1. At a Glance – The Plastic Sultan Nobody Talks About
There are companies that scream growth.
And then there are companies that quietly mint cash while investors chase glamorous stories.
Supreme Petrochem Ltd sits oddly in the second bucket.
50% market share in polystyrene and EPS. Debt almost irrelevant. ₹701 crore investible surplus. 21% ROCE. A brand-new ABS plant. Renewable power feeding half the main plant.

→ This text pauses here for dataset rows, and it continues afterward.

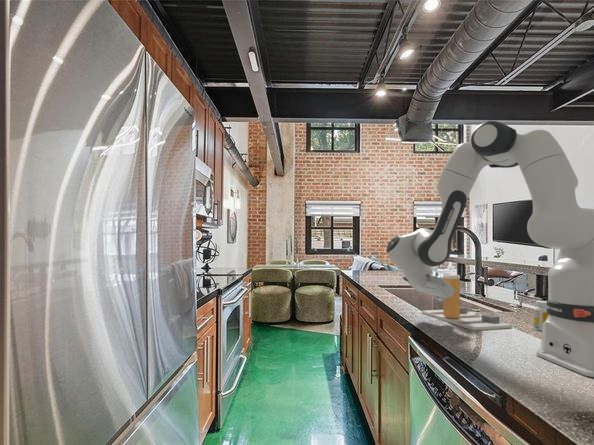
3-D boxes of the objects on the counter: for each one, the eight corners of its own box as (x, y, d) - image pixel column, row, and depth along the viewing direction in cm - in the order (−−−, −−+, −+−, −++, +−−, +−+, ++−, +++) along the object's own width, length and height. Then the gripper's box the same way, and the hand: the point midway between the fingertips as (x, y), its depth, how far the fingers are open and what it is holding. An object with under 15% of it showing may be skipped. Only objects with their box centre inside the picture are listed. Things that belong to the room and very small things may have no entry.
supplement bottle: (531, 329, 120) (531, 301, 121) (537, 327, 124) (536, 299, 124) (550, 333, 116) (550, 303, 117) (555, 330, 120) (555, 301, 120)
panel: (511, 327, 122) (511, 319, 122) (472, 330, 118) (472, 321, 118) (455, 311, 149) (455, 304, 149) (422, 313, 145) (422, 305, 145)
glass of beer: (460, 317, 131) (460, 275, 132) (450, 318, 130) (450, 275, 131) (452, 315, 135) (452, 274, 136) (443, 315, 134) (442, 274, 135)
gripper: (443, 270, 120) (467, 298, 122) (409, 265, 140) (430, 289, 142) (432, 283, 119) (457, 311, 121) (399, 277, 139) (421, 301, 141)
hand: (442, 299), depth 132 cm, fingers closed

Yet market gives it a P/E of 45 like it is some confused commodity stock with an identity crisis.
Why?
Because this business has a split personality.
One side is boring commodity chemicals—spread-driven, cyclical, brutal.

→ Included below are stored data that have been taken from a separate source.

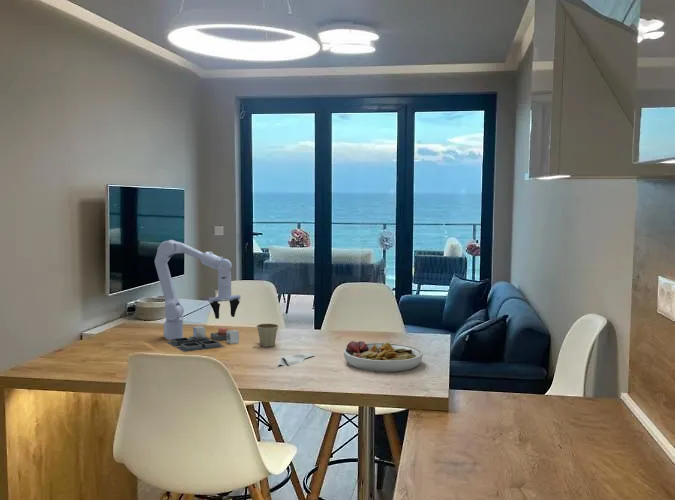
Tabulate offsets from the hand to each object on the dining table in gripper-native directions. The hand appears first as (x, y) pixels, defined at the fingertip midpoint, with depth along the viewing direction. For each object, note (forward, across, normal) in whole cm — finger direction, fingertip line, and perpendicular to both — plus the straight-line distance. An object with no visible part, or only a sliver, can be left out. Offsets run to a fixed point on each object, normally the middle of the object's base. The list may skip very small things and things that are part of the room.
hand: (225, 317), depth 276 cm
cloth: (+12, +6, -45) cm, 47 cm away
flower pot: (+11, +10, -18) cm, 24 cm away
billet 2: (+10, -1, -9) cm, 14 cm away
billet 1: (+9, -12, +2) cm, 15 cm away
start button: (+8, 0, +1) cm, 8 cm away
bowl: (+12, +30, -70) cm, 77 cm away
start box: (+10, 0, +1) cm, 10 cm away
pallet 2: (+10, -16, -9) cm, 21 cm away
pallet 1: (+10, -16, +2) cm, 19 cm away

The other side is a stealth specialty chemicals story trying to emerge through ABS, compounds, Xmold integration and downstream value-added polymers.
That tension is where the drama sits.
And FY26 was full of drama.
Revenue down 11.4%.
PAT down 16%.
But Q4 PAT explodes 57%.
Margins rebound to 15.95%.
ABS starts, then a proprietary equipment failure shuts it down.
You can’t make this up.
This is a company where management says “we are debt free and funding capex internally,” while also casually planning multi-year expansions in ABS, Haryana and specialty compounds.
One part fortress.
One part experiment.
One part chemical soap opera.
And the funniest part?
Volumes hit all-time highs even while reported revenue shrank because styrene prices fell.
Imagine selling more and reporting less.
Classic commodity comedy.
Question for readers:
Is this a commodity company being mistaken for a specialty company…
or a specialty company still trapped inside commodity valuations?
That may decide the next decade.
2. Introduction – When Plastics Become Philosophy
If Benjamin Graham had covered petrochemicals, he might have loved this.
Because Supreme Petrochem looks simple.
It is not.
This is a spread business disguised as manufacturing.
Raw material: Styrene monomer.
Finished products: Polystyrene. Expandable polystyrene. XPS. Compounds. Now ABS.
Translation:
They buy chemistry. They sell margin.
And margin can behave like a Bollywood villain.
FY21-FY22 margins at 18-21%.
Then normalize to 9-10%.
Now Q4 suddenly back near 16%.
Commodity spreads can make geniuses look stupid and average managers look brilliant.
Which is why this story is fascinating.
Management actually walked much of its earlier talk.
Old concall: ABS as next growth engine.
Reality: 70,000 TPA commissioned.
Talk walked.
Old concall: Value-added mix to cushion volatility.